Job item → Please reproduce the data exactly, though every picture must stay out.

▽

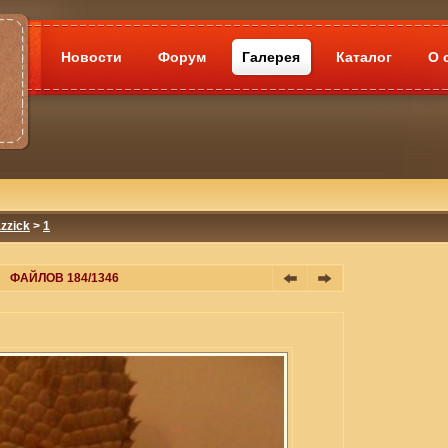
Новости
Форум
Галерея
Каталог
О 
zzick
>
1
ФАЙЛОВ 184/1346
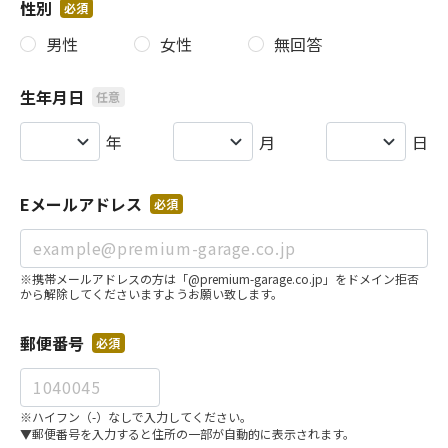
性別
必須
男性
女性
無回答
生年月日
任意
年
月
日
Eメールアドレス
必須
※携帯メールアドレスの方は「@premium-garage.co.jp」をドメイン拒否
から解除してくださいますようお願い致します。
郵便番号
必須
※ハイフン（-）なしで入力してください。
▼郵便番号を入力すると住所の一部が自動的に表示されます。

△

Result →
Новости
Форум
Галерея
Каталог
О 
zzick
>
1
ФАЙЛОВ 184/1346
性別
必須
男性
女性
無回答
生年月日
任意
年
月
日
Eメールアドレス
必須
※携帯メールアドレスの方は「@premium-garage.co.jp」をドメイン拒否
から解除してくださいますようお願い致します。
郵便番号
必須
※ハイフン（-）なしで入力してください。
▼郵便番号を入力すると住所の一部が自動的に表示されます。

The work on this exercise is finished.